И снова звонок: «Папа дома? Передай, что мы его ждем к восьми. Он обещал обязательно прийти».
Воспользовавшись паузой между звонками, я набираю папин номер, но там уже безнадежно занято.
Так начинался день. Три встречи, назначенные на один и тот же час, телефонные звонки и люди, люди, люди ждущие, рвущиеся, добивающиеся встречи с Михоэлсом.
Иногда, так и не дозвонившись, я спускалась к отцу и заставала его с намыленными щеками перед зеркалом. Рядом лежала телефонная трубка, которую он, прерывая бритье, время от времени подносил к уху. Я делала ему знак и громко звала, тогда он хватал трубку с колен и обращался к говорившему: «Простите, ко мне пришли, да, да, в следующий раз непременно».
Выяснялось, что вот уже сорок минут донимала его опасная собеседница, из разряда» мыслящих дам», которая, неожиданно дозвонившись, спешила поделиться с Михозлсом своими художественными, театральными и музыкальными впечатлениями, ну и, конечно, пригласить в гости.
Между тем, дело приближается к десяти часам — время начала утренней репетиции.
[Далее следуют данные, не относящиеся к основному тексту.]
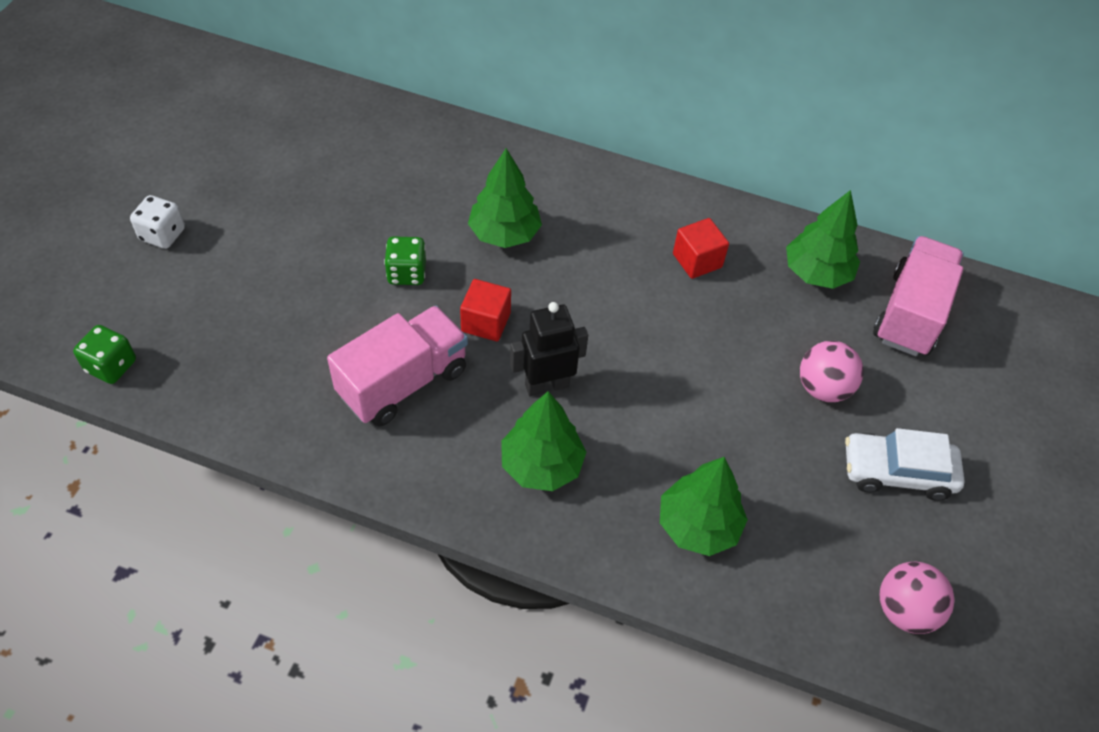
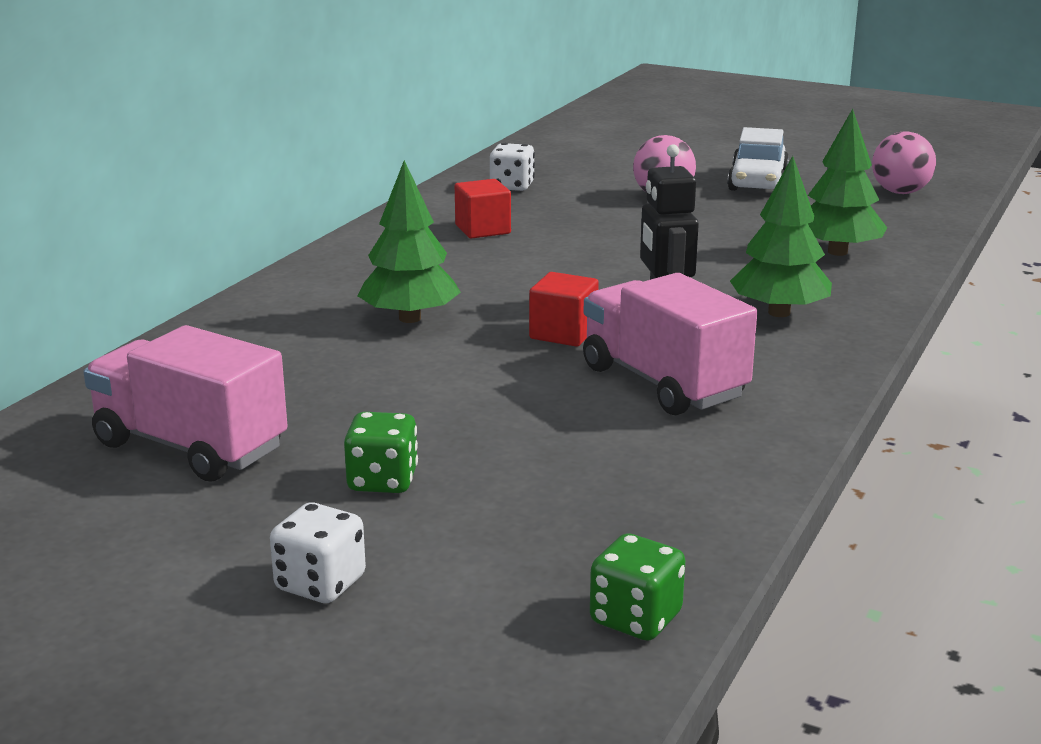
camera: 80 degrees left, 30 degrees down
(406, 273) = (467, 378): green dice -> green dice (382, 481)
(817, 273) = (512, 186): green tree -> white dice
(910, 313) = (571, 161): pink truck -> pink truck (190, 447)

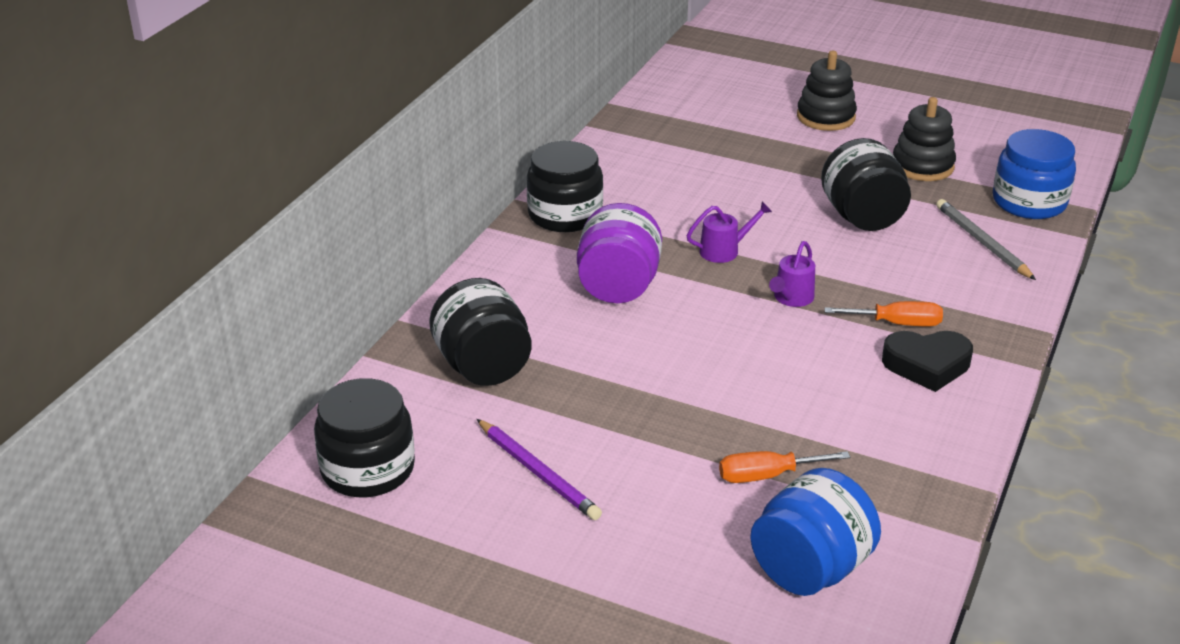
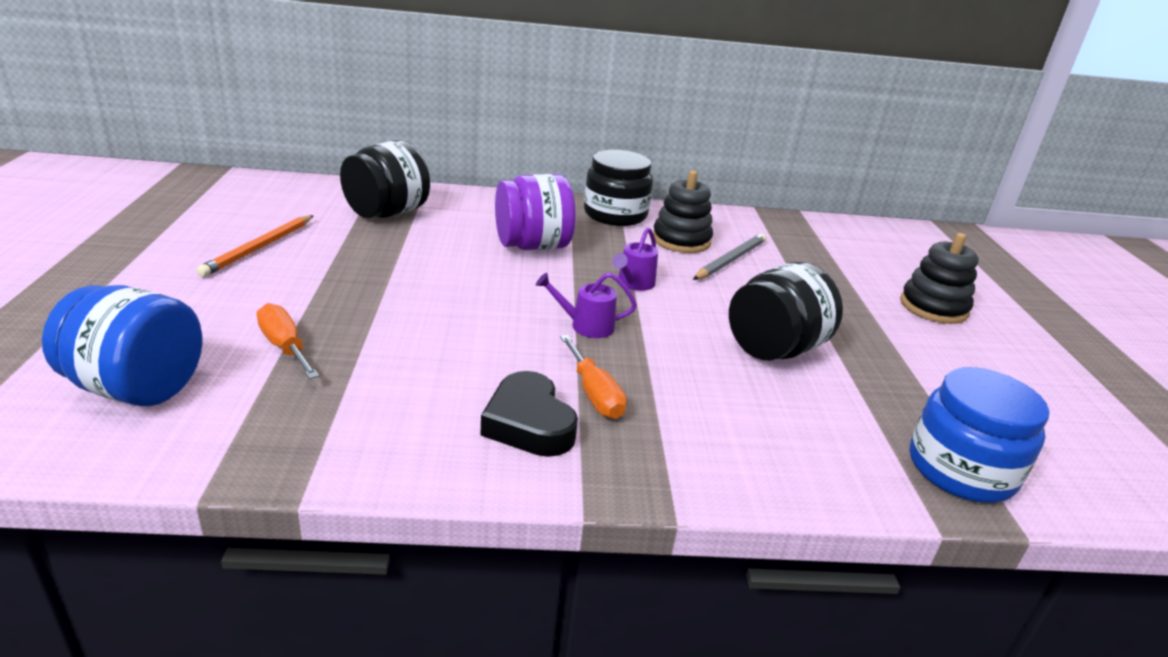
camera: 60 degrees right, 5 degrees down
(368, 469) = (247, 195): black jar -> none
(538, 472) = (260, 248): purple pencil -> orange pencil
(724, 250) = (633, 284): purple watering can -> purple watering can turned 75 degrees clockwise
(922, 166) = (927, 377): black stacking toy -> black stacking toy (681, 240)
(982, 242) = (820, 438): grey pencil -> grey pencil (730, 260)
Надо бежать. Вот это» надо бежать» я помню всю жизнь. Всю его неустроенную, бестолковую, лишенную удобств жизнь, он спешил, опаздывал, нервничал, отшучивался и никогда не жаловался.
Театр находился в пятнадцати минутах ходьбы от квартиры на Станкевича, и в пяти минутах ходьбы от дома на Тверском бульваре. Надо было только перейти Тверской бульвар и вот уже Малая Бронная. На крыше углового дома светилась по вечерам неоновая надпись» Московский Государственный Еврейский Театр».
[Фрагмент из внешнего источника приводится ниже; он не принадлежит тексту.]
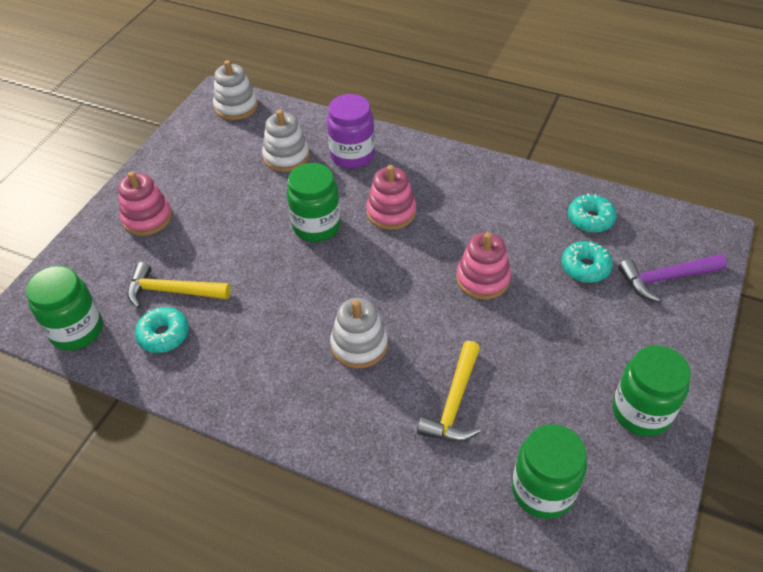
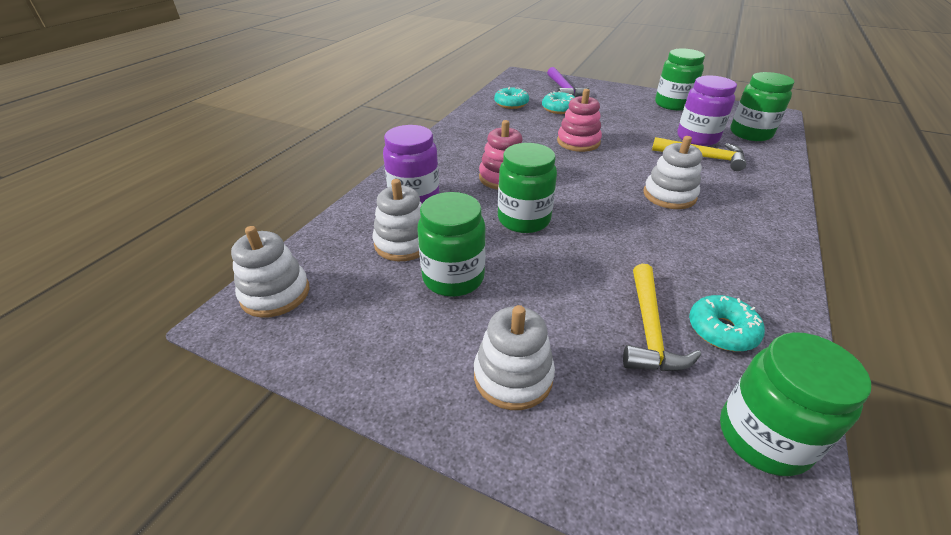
camera: 90 degrees left, 10 degrees down
(147, 218) = (513, 376): pink stacking toy -> white stacking toy
(242, 186) = (453, 278): none -> green jar
(515, 413) = (697, 138): none -> purple jar

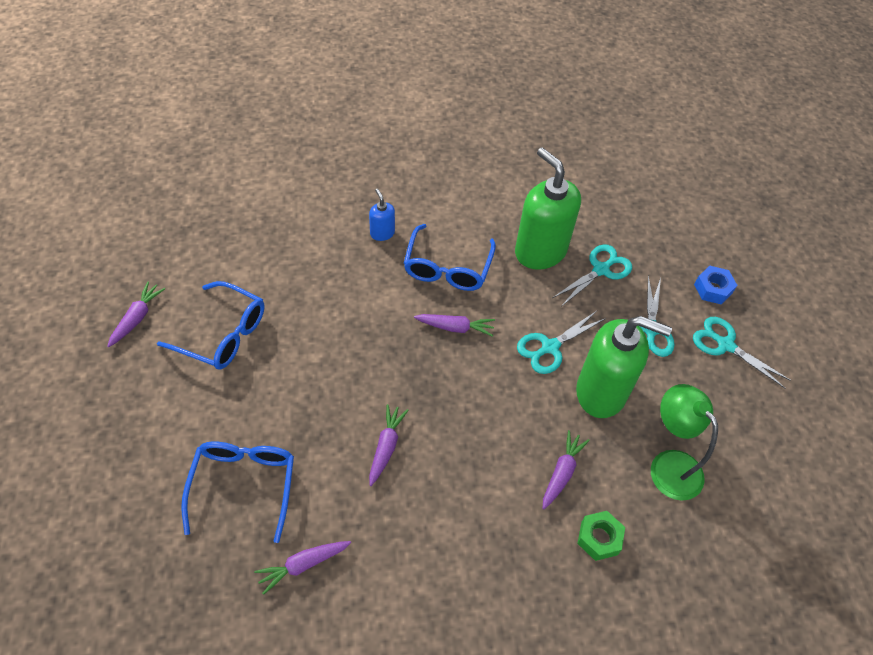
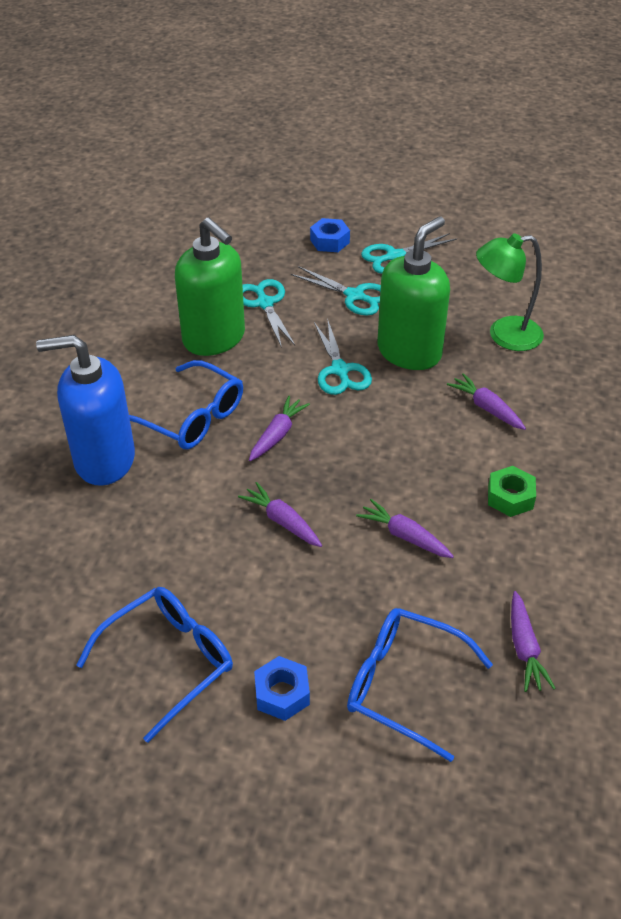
camera: 65 degrees left, 10 degrees down
(137, 318) = (83, 762): purple carrot -> purple carrot (282, 521)
(215, 409) = (282, 693): none -> blue nut
(382, 233) = (104, 460): blue soap dispenser -> blue soap dispenser, size x2.24
(540, 251) = (214, 338): green soap dispenser -> green soap dispenser turned 120 degrees counterclockwise
(599, 538) = (563, 405): green nut -> green nut (510, 497)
Как не хватало этой надписи, когда театр закрыли! Как устрашающе непривычна была эта темная потухшая крыша!
Приходил он в театр с обычным домашним вопросом: «Ну, кто мне звонил?«Дежурная передавала ему список звонков: тут были и приглашения, и дела, и, главным образом, просьбы. Трудно передать, какое количество людей нуждалось в его совете и помощи, а порой и просто в добром слове. Помню стихотворение поэта Николая Адуева, кончавшееся строчкой: «увидел я Михоэлса и сразу успокоился».
Не успевал он переступить порог своего кабинета, как на него буквально наваливался с десяток поджидавших его людей — актеров, художников, драматургов и просто просителей.
Соломон Михайлович, — бросается к нему разъяренная костюмерша. — Вот Роза отказывается от этого платья, потому что оно ее полнит.
В углу сидит надутая зареванная Роза. Она не отвечает на приветствия Михоэлса, и при первых же словах костюмерши срывается с места и с рыданиями выбегает из кабинета.
Не успевает наладиться вопрос о потолстевшей Розе и ее платье, как выясняется, что какая‑то Саррочка кого‑то родила в Биробиджане и ей срочно требуются деньги.
Деньги для незнакомой Саррочки из Биробиджана берутся Михоэлсом прямо из кассы театра в счет своей будущей зарплаты (то‑то никогда не было у него ни квартиры, ни денег), сравнительно легко достаются успокоительные таблетки для чьей‑нибудь нервной тещи. Значительно сложнее обстоит с поисками квартиры для молодоженов или устройством на работу инженера — электрика — чьего‑нибудь зятя.
Другой раз приходится выслушать исповедь несчастно — влюбленного студийца, или дать совет растерянной мамаше, как ей справиться с непутевой дочкой.
Так проходило время перед репетицией и в перерывах.
«Я обвешан судьбами», — вздыхал отец. И это было правдой.
Сказать почему он, при всей своей занятости, позволял этим судьбам так бесцеремонно наваливаться на себя, очень сложно. Всякое определение было бы слишком однозначным. Это не была сусальная доброта Деда Мороза, да и вообще не только доброта. И не только огромное живое любопытство к человеческим судьбам. Но еще и то чувство ответственности, которое свойственно только человеку, родившемуся как мой отец Старшим.
Однажды он признался нам с Асей: «Мне очень тяжело, и иногда мне кажется, что я один отвечаю за весь свой народ, не говоря уже о театре».